Topic: my books
I've been looking around the web for confirmation of my publisher's reports about monopolistic practices of Amazon.com involving publish-on-demand (POD) books such as my own.
I have found only one article that discussed--briefly--Amazon's apparent price fixing last year. Recall from an earlier post that PublishAmerica said that last year Amazon threatened to stop selling PublishAmerica's books unless they would agree to sell those books on their own website only at full list price. Thus, in essence, they demanded that PublishAmerica promise never to undercut Amazon's discount in selling to the public. This is, if true, classic price fixing. The one article I've found thuse far that discusses the situation confirms that Amazon actually did demand the right to fix the prices of PublishAmerica's books and those of other POD publishers. See Amazon BookSurge information clearinghouse at Writers' Weekly.
But no one appears to have raised a big issue over this price fixing.
However, there are scores of online articles and blog entries concerning the subject of PublishAmerica's second letter to me--Amazon's threat to quit selling the books of any POD publisher who did not submit electronic versions of all of their books, reformatted to Amazon's specifications at significant expense, to Amazon's in-house POD unit, BookSurge. The method by which Amazon threatened to stop selling the books was also quite sneaky, and was a veiled threat to use Amazon's visibility to damage sales of the books through other distribution channels. Instead of simply taking down the web pages on Amazon's site advertising the banned books, Amazon threatened to keep the web pages up, but with the "buy" buttons removed from them. The books would still be availabe through Amazon's "used and new" links to other distributors, but would not be available directly from Amazon. This would give the false impression to customers seeking to buy a banned book at Amazon that the book was simply "out of print."
Of course, since these articles first started coming out, Amazon has actually carried out its threat against PublishAmerica, which refused to charge its authors the fees necessary to reformat their books to Amazon's specifications. All books sold by PublishAmerica, including my book (Our Oneness in Christ, ISBN 1424160359) now show up on Amazon exactly as if they were out of print.

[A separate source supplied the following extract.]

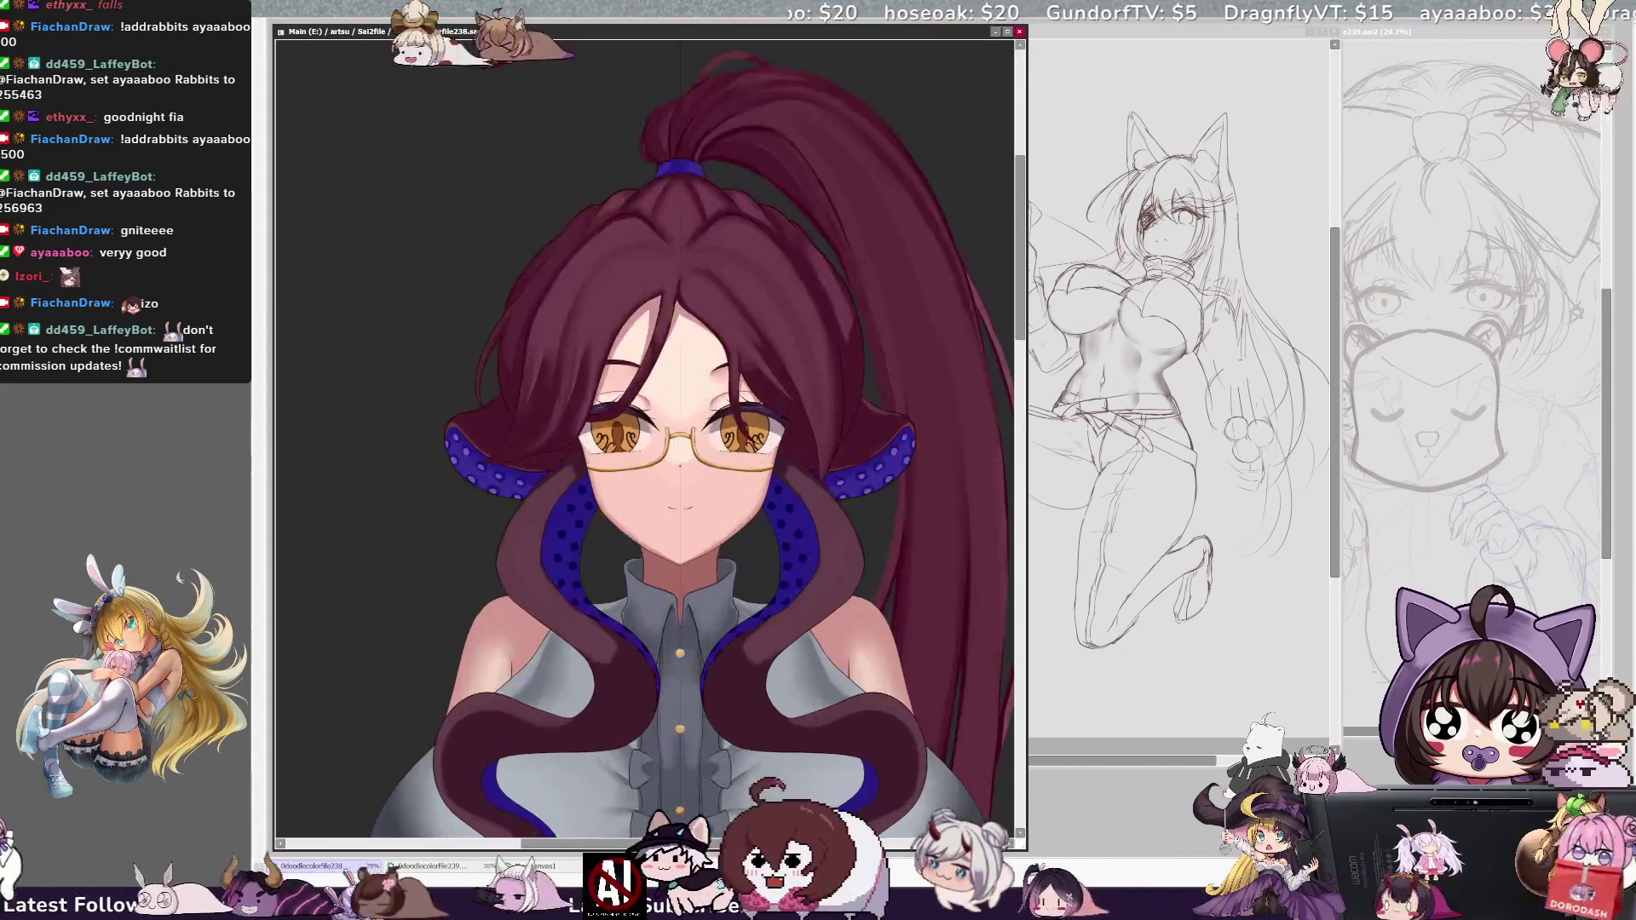
pyautogui.scroll(-3, 649, 441)
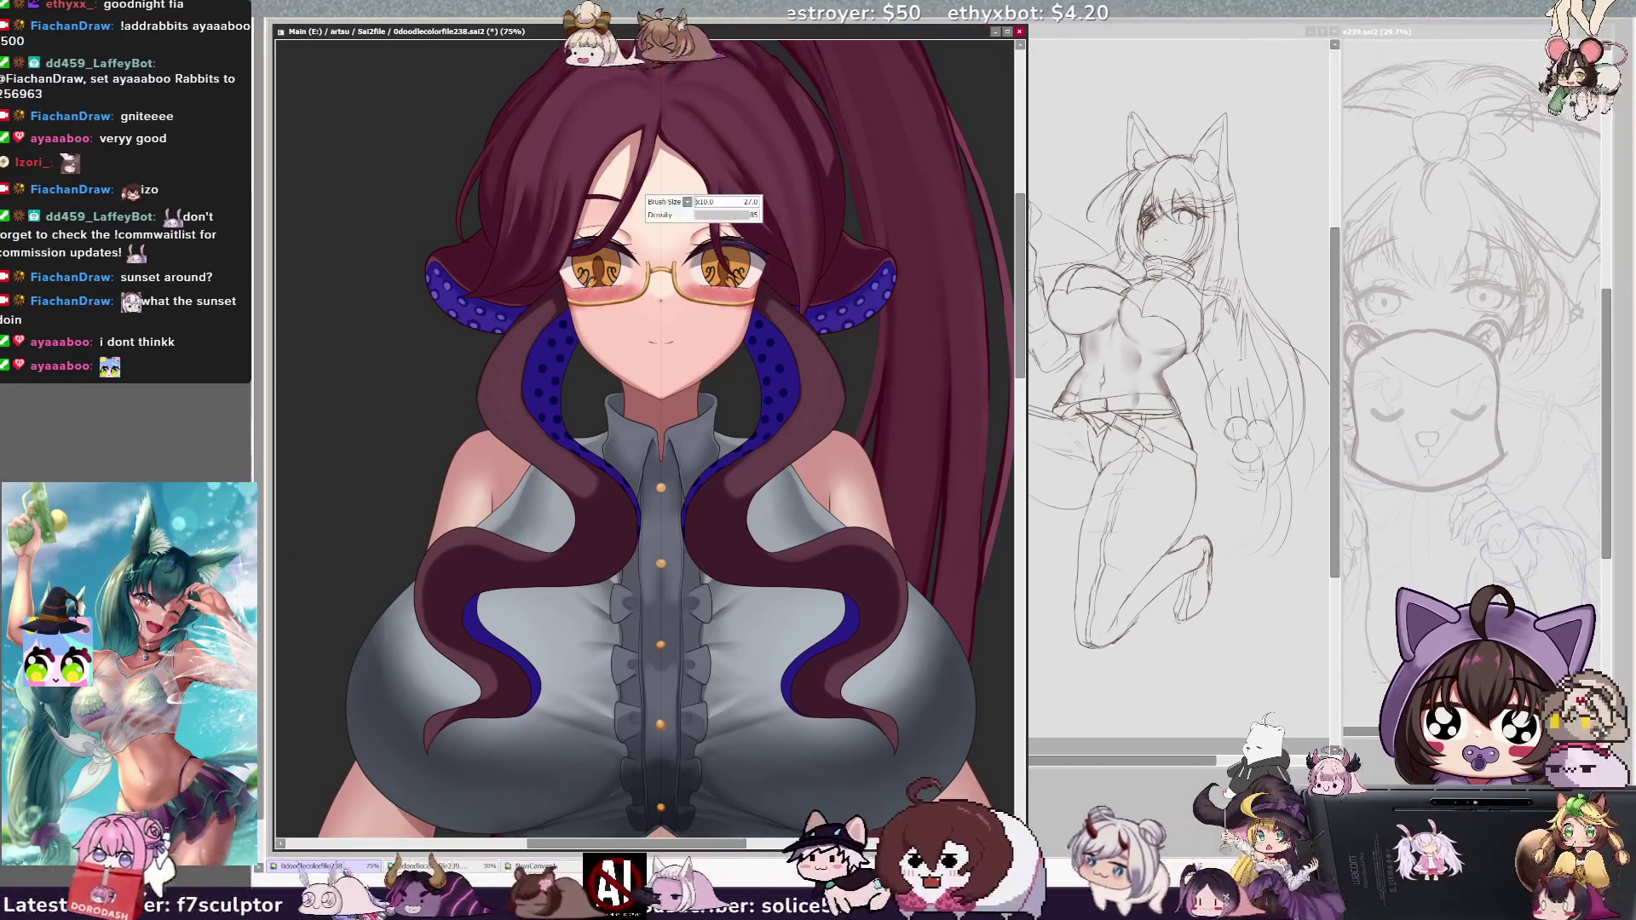
# Resize the blush brush, switch canvas tabs and zoom out to the whole blushing figure.
pyautogui.press('bracketright')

Numerous articles and blogs refer to this situation as Amazon's BookSurge "imbroglio." Some speak of the possibility of an antitrust suit (which, incidentally, I would join as a plaintiff if a significant group of others was also participating). The best of the articles and blogs on this are:
Amazon BookSurge information clearinghouse at Writers' Weekly
Petition to stop Amazon's monopolistic practice at I-Petitions
The Eight Hundred Pound Gorilla at Independent authors' Guild
Amazon's POD Monopoly on BookTwo.org
Amazon Bullying Raises Monopoly and Business Concerns on Blogging Stocks
Amazon's official response, which, unfortunately, makes little sense from my perspective.